# Trecho da página
⟨

O impacto dos influenciadores digitais na formação dos jovens

Enviada em 20/09/2020

O conceito de “indústria cultural” criado a tempo trás a ideia de padronização de valores repassados nos veículos de comunicação. Nesse sentido, estão inseridos no contexto atual os influenciadores digitais, produtores de conteúdo para YouTube, Instagram e Facebook, que possuem milhões de seguidores, compostos predominantemente por um público juvenil. Assim, é importante observar e analisar o impacto desses influenciadores na vida dos jovens que estão cada vez mais conectados às redes sociais.

Tendo ideia da força dos influenciadores digitais muitas empresas buscam cada vez mais investir nessas celebridades para divulgação de seus serviços e produtos, devido ao grande alcance de publico e na capacidade que têm de se aproximar de seus seguidores de uma forma natural que desperta vontade de acompanhar as tendências de moda e estilo de vida. Isso é evidenciado pela quantidade de de publicidade feita por esses famosos, entretanto, os pais e devem orientar seus filhos para que eles não se tornem presas fáceis dessas estratégias de marketing, que em sua grande maioria deixam a ética de lado em prol ao estímulo ao consumo.

Além de incentivos ao consumo é valido citar casos de atitudes preconceituosas por parte desses ‘influencers" que podem contribuir para a má formação de caráter de jovens. Um caso que aconteceu alguns anos atrás foi o do “youtuber” Julho Cocielo dono do canal “canal canalha” no YouTube cujas piadas foram consideradas racistas e repercutiram negativamente na mídia. Esses comportamentos são inaceitáveis pois reforçam estereótipos e distorcem a visão de mundo dos adolescentes. Portanto fica evidente que os influenciadores digitais têm o poder para persuadir e influenciar o comportamento de muitos jovens de todo o mundo.

Assim cabe aos familiares se manterem atentos aos conteúdos consumidos pelos filhos e os alertarem sobre a manipulação existente na mídia. Espera-se com isso desenvolver nos jovens uma inteligência emocional que permita fazer escolhas e julgamentos, afastados da “indústria cultural”.

⟩

# Descrição da tarefa
Edite o trecho da redação sobre influenciadores digitais que começa em "O conceito de" e vai até "às redes sociais.", inclusive. Substitua "seguidores" por "fãs".

# Trechos das entradas

⟨

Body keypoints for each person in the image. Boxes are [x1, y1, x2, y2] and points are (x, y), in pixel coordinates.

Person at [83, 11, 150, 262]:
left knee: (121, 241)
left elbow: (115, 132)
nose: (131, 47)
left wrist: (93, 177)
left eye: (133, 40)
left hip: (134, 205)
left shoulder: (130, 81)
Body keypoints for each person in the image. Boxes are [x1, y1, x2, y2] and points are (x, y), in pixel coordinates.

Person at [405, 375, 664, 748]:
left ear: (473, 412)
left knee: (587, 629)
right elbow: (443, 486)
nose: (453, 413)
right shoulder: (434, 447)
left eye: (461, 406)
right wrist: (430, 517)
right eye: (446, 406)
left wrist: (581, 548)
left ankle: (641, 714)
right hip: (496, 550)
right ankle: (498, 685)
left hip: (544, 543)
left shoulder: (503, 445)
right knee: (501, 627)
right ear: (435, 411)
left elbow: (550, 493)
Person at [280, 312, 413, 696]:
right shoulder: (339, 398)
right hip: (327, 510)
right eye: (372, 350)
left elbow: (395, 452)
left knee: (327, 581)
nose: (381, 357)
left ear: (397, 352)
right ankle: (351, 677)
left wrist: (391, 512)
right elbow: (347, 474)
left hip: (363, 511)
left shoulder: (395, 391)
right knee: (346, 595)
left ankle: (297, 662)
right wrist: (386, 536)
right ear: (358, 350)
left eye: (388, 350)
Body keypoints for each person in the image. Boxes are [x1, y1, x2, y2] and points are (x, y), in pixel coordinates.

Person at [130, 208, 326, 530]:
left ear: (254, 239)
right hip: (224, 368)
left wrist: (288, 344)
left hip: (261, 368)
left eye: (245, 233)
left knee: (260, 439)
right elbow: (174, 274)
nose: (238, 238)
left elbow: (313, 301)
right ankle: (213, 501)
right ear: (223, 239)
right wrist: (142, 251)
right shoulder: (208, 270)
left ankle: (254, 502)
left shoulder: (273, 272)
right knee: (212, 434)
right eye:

⟩

# Resultado do exercício
O conceito de “indústria cultural” criado a tempo trás a ideia de padronização de valores repassados nos veículos de comunicação. Nesse sentido, estão inseridos no contexto atual os influenciadores digitais, produtores de conteúdo para YouTube, Instagram e Facebook, que possuem milhões de fãs, compostos predominantemente por um público juvenil. Assim, é importante observar e analisar o impacto desses influenciadores na vida dos jovens que estão cada vez mais conectados às redes sociais.